§ **Exercise data**
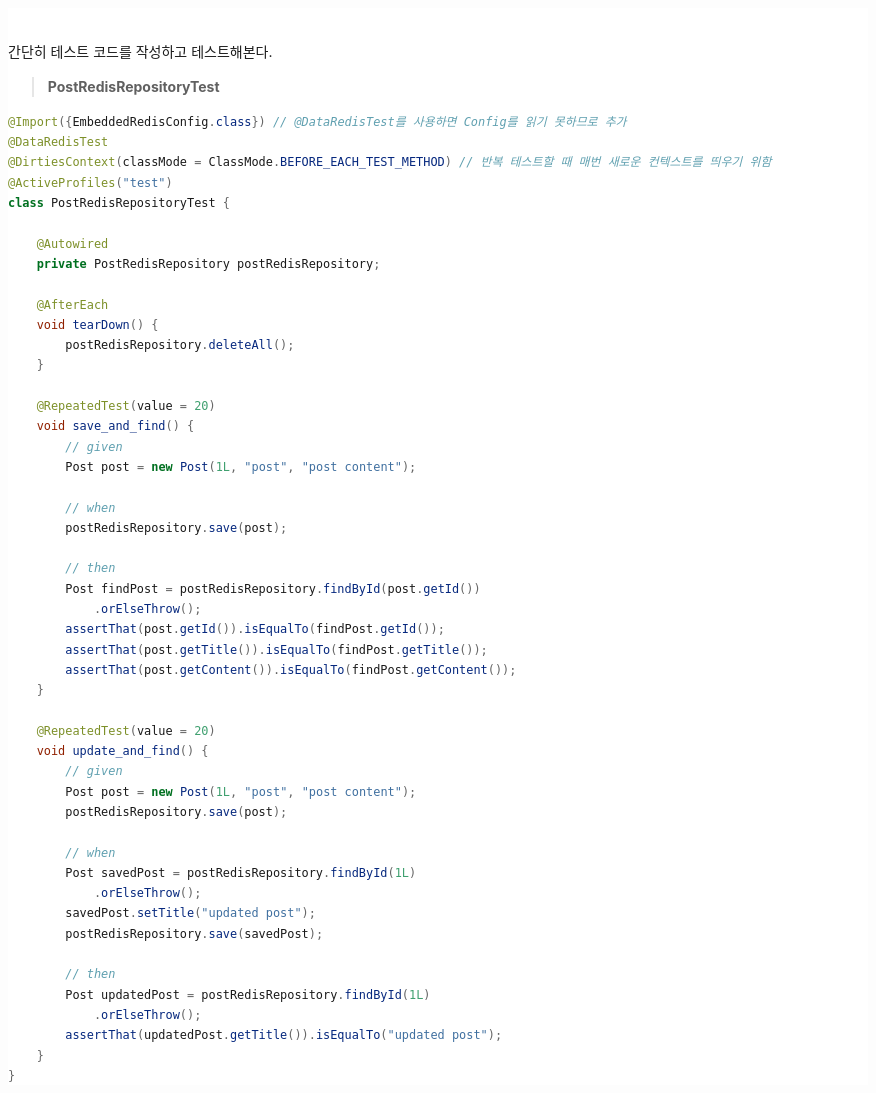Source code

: <br>

간단히 테스트 코드를 작성하고 테스트해본다.

> **PostRedisRepositoryTest**

```java
@Import({EmbeddedRedisConfig.class}) // @DataRedisTest를 사용하면 Config를 읽기 못하므로 추가
@DataRedisTest 
@DirtiesContext(classMode = ClassMode.BEFORE_EACH_TEST_METHOD) // 반복 테스트할 때 매번 새로운 컨텍스트를 띄우기 위함
@ActiveProfiles("test")
class PostRedisRepositoryTest {

    @Autowired
    private PostRedisRepository postRedisRepository;

    @AfterEach
    void tearDown() {
        postRedisRepository.deleteAll();
    }

    @RepeatedTest(value = 20)
    void save_and_find() {
        // given
        Post post = new Post(1L, "post", "post content");

        // when
        postRedisRepository.save(post);

        // then
        Post findPost = postRedisRepository.findById(post.getId())
            .orElseThrow();
        assertThat(post.getId()).isEqualTo(findPost.getId());
        assertThat(post.getTitle()).isEqualTo(findPost.getTitle());
        assertThat(post.getContent()).isEqualTo(findPost.getContent());
    }

    @RepeatedTest(value = 20)
    void update_and_find() {
        // given
        Post post = new Post(1L, "post", "post content");
        postRedisRepository.save(post);

        // when
        Post savedPost = postRedisRepository.findById(1L)
            .orElseThrow();
        savedPost.setTitle("updated post");
        postRedisRepository.save(savedPost);

        // then
        Post updatedPost = postRedisRepository.findById(1L)
            .orElseThrow();
        assertThat(updatedPost.getTitle()).isEqualTo("updated post");
    }
}
```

§ **What the task asks**
Copy all lines from the material that include "assertThat".

§ **Solution to this task**
        assertThat(post.getId()).isEqualTo(findPost.getId());
        assertThat(post.getTitle()).isEqualTo(findPost.getTitle());
        assertThat(post.getContent()).isEqualTo(findPost.getContent());
        assertThat(updatedPost.getTitle()).isEqualTo("updated post");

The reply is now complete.